Am vergangenen Montag hatte „sich das Kollektiv gemeinsam mit der Geschäftsführung und der Künstlerischen Leitung (der documenta fifteen) entschieden, die betreffende Arbeit am Friedrichsplatz zu verdecken und eine Erklärung dazu zu installieren.“ Da die Erklärung also zusammen mit dem verhängten Banner „installiert“ wurde, ergab sich ein neues Kunstwerk aus diesen beiden Teilen – auch wenn dieses nicht lange Bestand hatte.
Die neue Installation wurde in der Erklärung von Taring Padi ein „Denkmal der Trauer“ genannt, „Denkmal der Trauer über die Unmöglichkeit des Dialogs in diesem Moment“. Wir erlebten also denselben Vorgang wie in Bremen und Wittenberg, beschrieben in den Ausgaben #122 und #124 von ahavta+: Mittels einer öffentlichen Erklärung wird versucht, den Charakter eines antisemitischen Kunstwerks so zu verändern, dass es eine zu akzeptierende Aussage bekommt.
Nicht zu akzeptieren sind jedoch mehrere Aussagen der Erklärung. Sie verdrehen Ursache und Wirkung. Denn letztlich sei das subjektive Auge des Betrachters das Problem und nicht die antisemitischen Bildausschnitte auf dem Banner, wie etwa der orthodoxe Jude, der einen Hut mit SS-Runen trägt, oder der Soldat mit Schweinsgesicht, der einen Helm mit der Aufschrift „Mossad“ aufhat.
Seit 2002 sei das Banner in Asien „an vielen verschiedenen Orten und in unterschiedlichen Kontexten gezeigt (worden), insbesondere bei gesellschaftspolitischen Veranstaltungen“. Und nie gab es einen Protest wegen antijüdischer und antiisraelischer Bildelemente. Denn „die Figuren, Zeichen, Karikaturen und andere visuellen Vokabeln in den Werken sind kulturspezifisch auf unsere eigenen Erfahrungen bezogen.“ Erst in der „erste(n) Präsentation des Banners in einem europäischen und deutschen Kontext“ also, in den kulturspezifischen Erfahrungen hierzulande wurde das Banner „mit Antisemitismus in Verbindung“ gebracht. Zum „Denkmal der Trauer“ wird das Bannerbild daher, weil „wir sind traurig darüber, dass Details dieses Banners anders verstanden werden als ihr ursprünglicher Zweck.“ Daher konnte die Generaldirektorin der documenta, Sabine Schormann, auch „bedauern, dass auf diese Weise Gefühle verletzt wurden“.

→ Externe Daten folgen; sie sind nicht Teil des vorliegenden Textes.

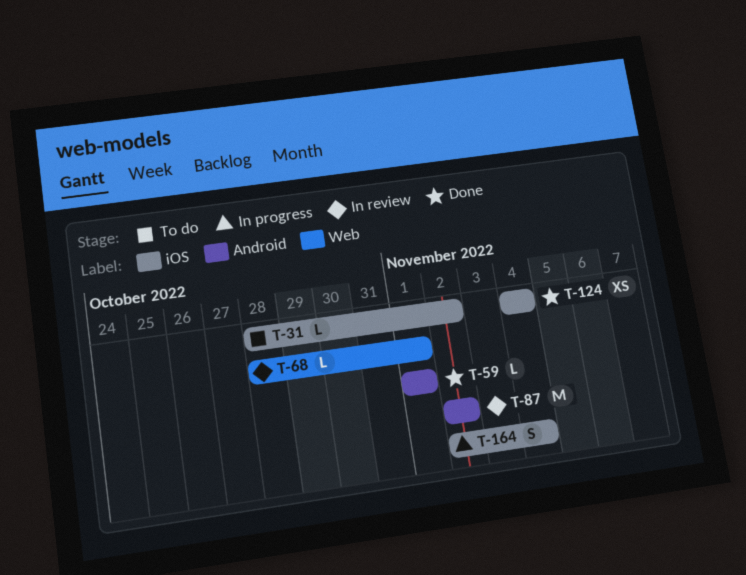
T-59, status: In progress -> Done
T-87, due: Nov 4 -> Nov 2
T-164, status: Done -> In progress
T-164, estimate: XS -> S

Jüdische und nichtjüdische Deutsche verstehen also aufgrund ihrer spezifischen Geschichte und Kultur das Bild letztlich falsch, sagt die Erklärung. Sie haben offenbar eigene „Gefühle“, die dem globalen Denken entgegen laufen. Ich denke noch einmal an Wittenberg und Bremen: Jahrhundertelang bzw. seit Beginn des 19. Jahrhunderts erregten die judenfeindlichen Reliefs dort keinerlei Aufsehen oder Unruhe. Heute wohl, wenn auch nur bei einer Minderheit, die aus Juden und einigen Nichtjuden besteht.

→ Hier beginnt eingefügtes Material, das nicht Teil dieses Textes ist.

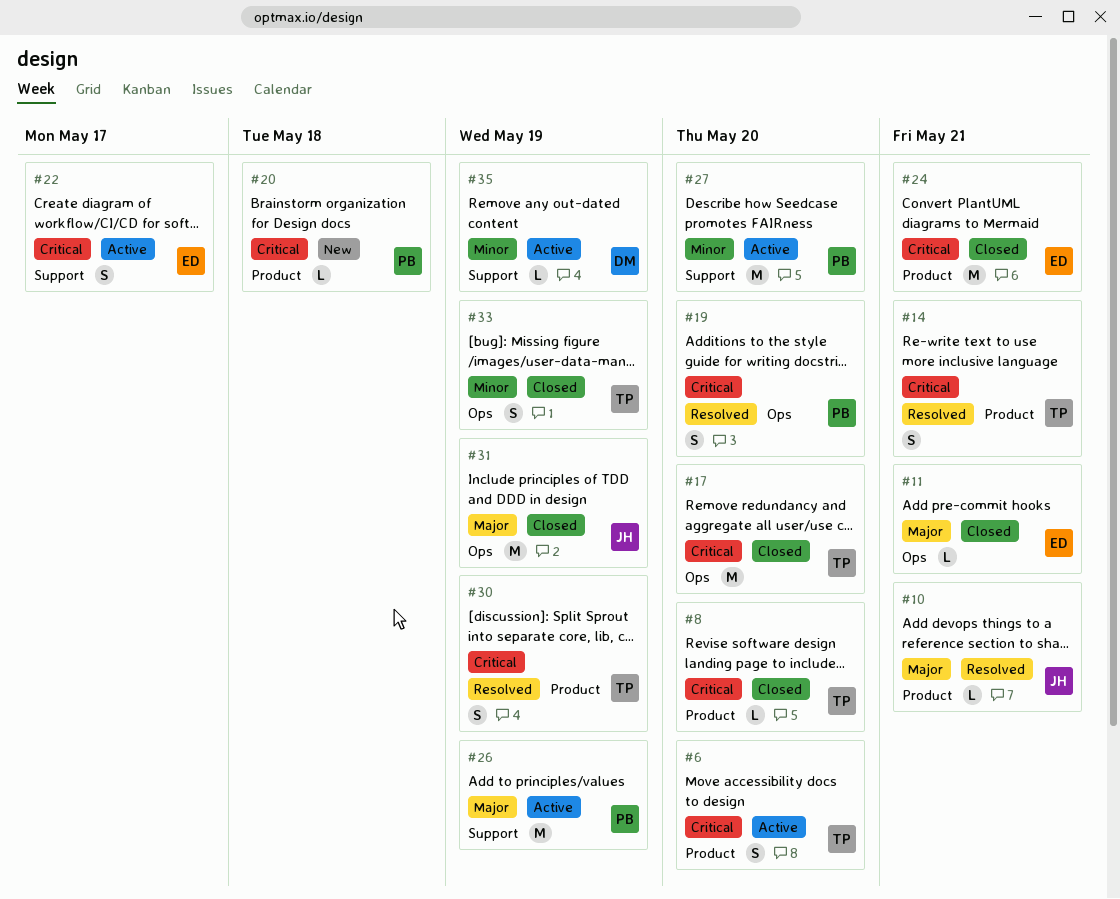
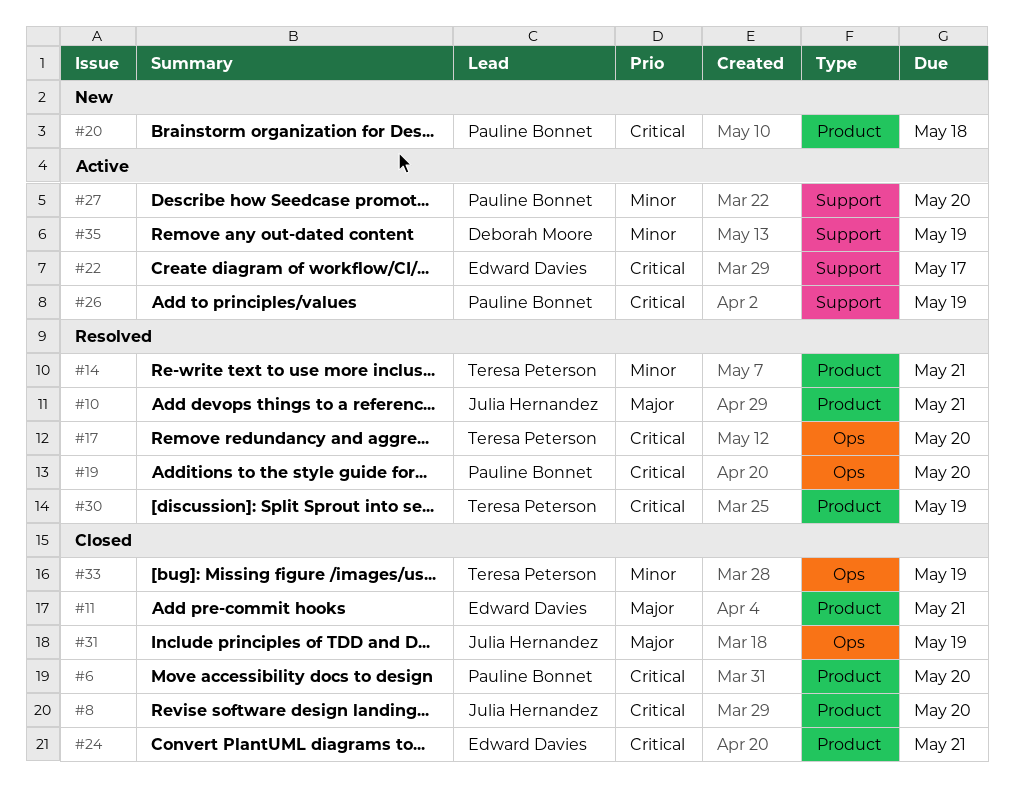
#6, status: Active -> Closed
#6, owner: Teresa Peterson -> Pauline Bonnet
#8, owner: Teresa Peterson -> Julia Hernandez
#11, label: Ops -> Product
#14, priority: Critical -> Minor
#17, status: Closed -> Resolved
#26, priority: Major -> Critical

Sind die betrachtenden Augen dieser Minderheit also letztlich das Hindernis für Kunst, weil sie „den Respekt von Vielfalt“ vermissen lässt, den die Verfasser der Kasseler Erklärung für sich in Anspruch nehmen? Juden und der jüdische Staat als Feinde einer vielfältigen Identität also? Lass dich vom Umgang mit dem Banner nicht täuschen: Viele Anhänger der „Woke“-Bewegung würden auf diese Fragen mit einem Ja antworten!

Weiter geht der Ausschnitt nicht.